In math, kindergarteners learn about the “commutative property.”  (I recall learning that in middle school.)

 The big test: “Miguel has two shelves. Miguel has six books . . . How many different ways can Miguel put books on the two shelves? Show and tell how you know.”

Teachers rate students’ performance as “novice,” “apprentice,” “practitioner” or “expert.”

An “expert” would draw a diagram with a key, show all five combinations, write number sentences for each equation, and explain his or her conclusions using math terms, the DOE says.

Cathleen Vecchione, a kindergarten teacher at PS 257 in Williamsburg, Brooklyn, has taught her students to count by 10s, but hasn’t started teaching addition.

Her students are expected to write simple sentences, such as “I have a pet.”

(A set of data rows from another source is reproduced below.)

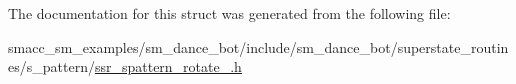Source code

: The documentation for this struct was generated from the following file\+:\begin{DoxyCompactItemize}
\item 
smacc\+\_\+sm\+\_\+examples/sm\+\_\+dance\+\_\+bot/include/sm\+\_\+dance\+\_\+bot/superstate\+\_\+routines/s\+\_\+pattern/\hyperlink{ssr__spattern__rotate__2_8h}{ssr\+\_\+spattern\+\_\+rotate\+\_.\+h}\end{DoxyCompactItemize}
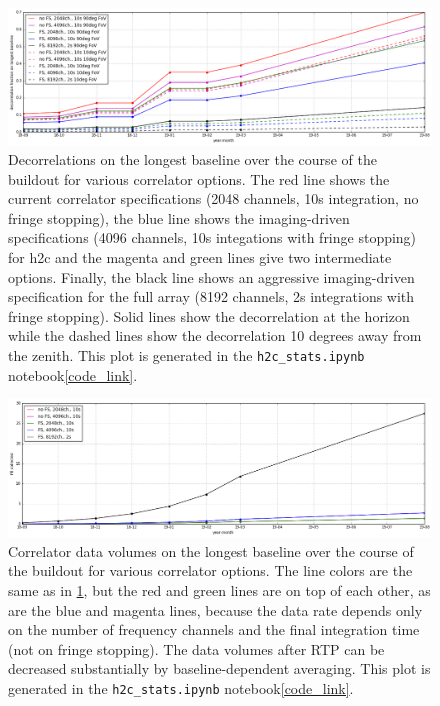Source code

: \documentclass{article}
\begin{document}
\begin{figure}
\includegraphics[width=\textwidth]{spec_calcs/decorrelation.png} 
\caption{Decorrelations on the longest baseline over the course of the buildout for various correlator options. The red line shows the current 
correlator specifications (2048 channels, 10s integration, no fringe stopping), the blue line shows the imaging-driven specifications 
(4096 channels, 10s integations with fringe stopping) for h2c and the magenta and green lines give two intermediate options. 
Finally, the black line shows an aggressive imaging-driven specification for the full array (8192 channels, 2s integrations with fringe stopping). 
Solid lines show the decorrelation at the horizon while the dashed lines show the decorrelation 10 degrees away from the zenith. 
This plot is generated in the  \texttt{h2c\_stats.ipynb} notebook\cref{code_link}.}
\label{Fig:decorr}
\end{figure}

\begin{figure}
\includegraphics[width=\textwidth]{spec_calcs/corr_data_vols.png} 
\caption{Correlator data volumes on the longest baseline over the course of the buildout for various correlator options. 
The line colors are the same as in \ref{Fig:decorr}, but the red and green lines are on top of each other, as are the blue and magenta lines, 
because the data rate depends only on the number of frequency channels and the final integration time (not on fringe stopping). 
The data volumes after RTP can be decreased substantially by baseline-dependent averaging.
This plot is generated in the  \texttt{h2c\_stats.ipynb} notebook\cref{code_link}.}
\label{Fig:corr_vol}
\end{figure}
\end{document}
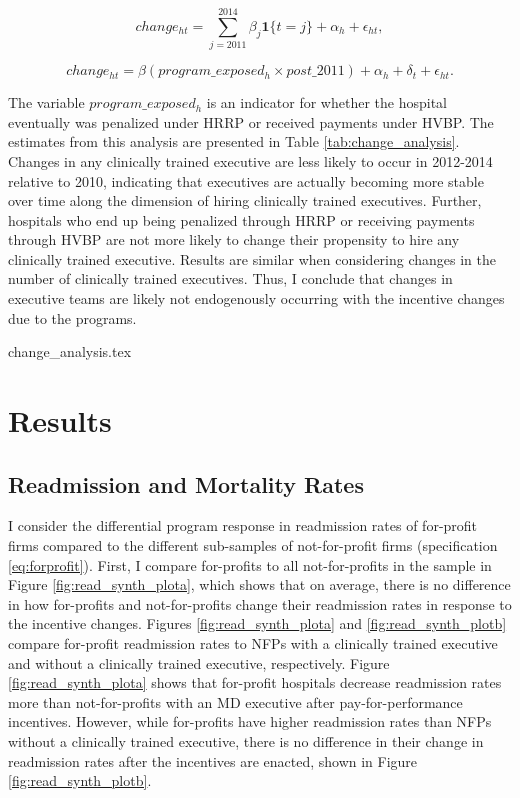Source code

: \documentclass[12pt]{article}
\begin{document}
    \begin{equation}\label{eq:change1}
    change_{ht} = \sum_{j=2011}^{2014}\beta_j\mathbf{1}\{t=j\} + \alpha_h + \epsilon_{ht},
    \end{equation}

    \begin{equation}\label{eq:change2}
    change_{ht} = \beta(program\_exposed_{h} \times post\_2011)+ \alpha_h + \delta_t + \epsilon_{ht}.
    \end{equation}

    The variable $program\_exposed_{h}$ is an indicator for whether the hospital eventually was penalized under HRRP or received payments under HVBP. The estimates from this analysis are presented in Table \ref{tab:change_analysis}. Changes in any clinically trained executive are less likely to occur in 2012-2014 relative to 2010, indicating that executives are actually becoming more stable over time along the dimension of hiring clinically trained executives. Further, hospitals who end up being penalized through HRRP or receiving payments through HVBP are not more likely to change their propensity to hire any clinically trained executive. Results are similar when considering changes in the number of clinically trained executives. Thus, I conclude that changes in executive teams are likely not endogenously occurring with the incentive changes due to the programs. 

     {change_analysis.tex}

    

    
    
    \section{Results}

     
     \subsection{Readmission and Mortality Rates}

     I consider the differential program response in readmission rates of for-profit firms compared to the different sub-samples of not-for-profit firms (specification \ref{eq:forprofit}). First, I compare for-profits to all not-for-profits in the sample in Figure \ref{fig:read_synth_plota}, which shows that on average, there is no difference in how for-profits and not-for-profits change their readmission rates in response to the incentive changes. Figures \ref{fig:read_synth_plota} and \ref{fig:read_synth_plotb} compare for-profit readmission rates to NFPs with a clinically trained executive and without a clinically trained executive, respectively. Figure \ref{fig:read_synth_plota} shows that for-profit hospitals decrease readmission rates more than not-for-profits with an MD executive after pay-for-performance incentives. However, while for-profits have higher readmission rates than NFPs without a clinically trained executive, there is no difference in their change in readmission rates after the incentives are enacted, shown in Figure \ref{fig:read_synth_plotb}. 
\end{document}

I tutor first graders in reading and I once volunteered in my daughter’s kindergarten class. Writing is very challenging for little kids. Some can’t form letters. Most can’t spell. It’s especially tough for boys. And I haven’t met many five- or six-year-olds who are ready to write equations.

In fact, I’m 60 and I’m a little puzzled by Miguel’s book options. The Post suggests there are five combinations. I get 14 ways if it’s just about how many books go on each shelf. (Zero books on Shelf A and six on Shelf B and so on, then zero books on Shelf B and six on Shelf A and so on.) But what if Miguel is putting some books on their side, and other backwards and . . . Is he organizing by subject matter? Perhaps he’s got his physics books on Shelf A and his philosophy books on Shelf B.

In Developing the Habits of Mind for Algebraic Thinking, Barry Garelick implies that fifth graders aren’t ready to write algebraic equations. “Giving students problems to solve for which they have little or no prior knowledge or mastery of algebraic skills is not likely to develop the habit of mind of algebraic thinking,” he writes.